2016-07-27
Reprinted with permission from the June 2004 issue of Science & Theology News.

The battle between patients' rights to seek health care and doctors' rights to follow their conscience will only grow more heated as technology further blurs medical and moral boundaries. How should society balance the medical wishes of a patient with the moral beliefs of a doctor?

Wisconsin Gov. Jim Doyle correctly stated last month that it is "unconscionable to deny our citizens the full range of needed medical treatment in order to satisfy the ideological views of some health-care professionals." The statement, included in Doyle's veto of a bill that would protect health-care professionals from punishment if they refuse to participate in procedures such as euthanasia and in vitro fertilization on moral or religious grounds, reflects the increasing difficulty of integrating religious faith and scientific advancement in American life. A similar conscientious objector bill recently passed the Michigan House of Representatives.

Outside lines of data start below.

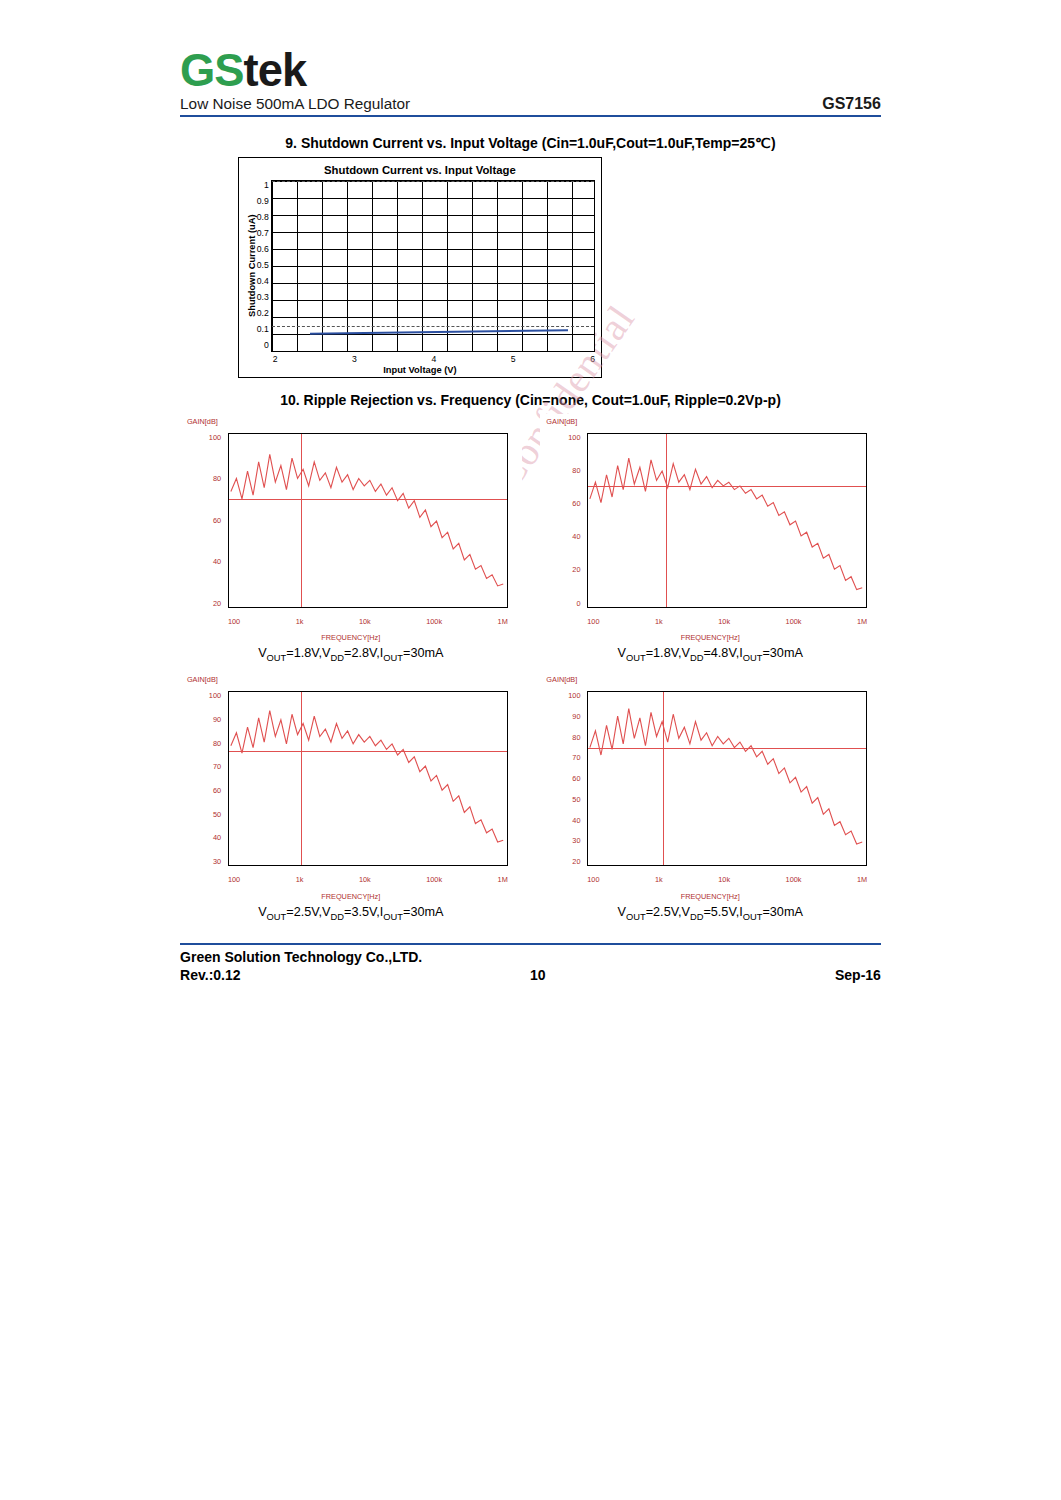GS tek
Low Noise 500mA LDO Regulator
GS7156
GStek Confidential
9. Shutdown Current vs. Input Voltage (Cin=1.0uF,Cout=1.0uF,Temp=25℃)
Shutdown Current vs. Input Voltage
Shutdown Current (uA)
1 0.9 0.8 0.7 0.6 0.5 0.4 0.3 0.2 0.1 0
23456
Input Voltage (V)
10. Ripple Rejection vs. Frequency (Cin=none, Cout=1.0uF, Ripple=0.2Vp-p)
GAIN[dB]
10080604020
1001k 10k 100k 1M
FREQUENCY[Hz]
VOUT=1.8V,VDD=2.8V,IOUT=30mA
GAIN[dB]
100806040200
1001k 10k 100k 1M
FREQUENCY[Hz]
VOUT=1.8V,VDD=4.8V,IOUT=30mA
GAIN[dB]
10090807060504030
1001k 10k 100k 1M
FREQUENCY[Hz]
VOUT=2.5V,VDD=3.5V,IOUT=30mA
GAIN[dB]
1009080706050403020
1001k 10k 100k 1M
FREQUENCY[Hz]
VOUT=2.5V,VDD=5.5V,IOUT=30mA
Green Solution Technology Co.,LTD.
Rev.:0.12 10 Sep-16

Doyle was right in saying we cannot morally deny health care to those who need it. On the other hand, do abortion, euthanasia or cloning fall under the category of "needed medical treatment"? Emergency care that preserves life is not what is at issue here. The bill refers specifically to sterilization, abortion and assisted suicide along with using in vitro embryos for research and withholding feeding tubes.


Obviously, most of the procedures under discussion destroy life; in fact, the technology now available has forced doctors and other health-care workers to decide whether to play God.

Doctors are now asked not only to preserve life, but also to create and destroy. Such momentous capabilities deserve the most painstaking consideration. That consideration should include the feelings and beliefs of those asked to bear the burden of carrying out these life-changing procedures.

Doctors and other health-care workers swear by the Hippocratic Oath before practicing medicine. The classical version of the oath reads in part: "I will neither give a deadly drug to anybody who asked for it, nor will I make a suggestion to this effect. Similarly, I will not give to a woman an abortive remedy. In purity and holiness, I will guard my life and my art." A more modern version, written by Louis Lasagna in 1964, addresses the issue of dealing with human lives. "Most especially must I tread with care in matters of life and death. If it is given me to save a life, all thanks. But it may also be within my power to take a life; this awesome responsibility must be faced with great humbleness and awareness of my own frailty. Above all, I must not play at God."

Those involved in medicine who abhor these procedures must be respected and supported in their protection of human life. At the very least they must be legally allowed to follow the oath they have made. Doctors who refuse to perform euthanasia or abortion keep their promise to society. They are the true healers, not their counterparts who break medicine's most solemn oath.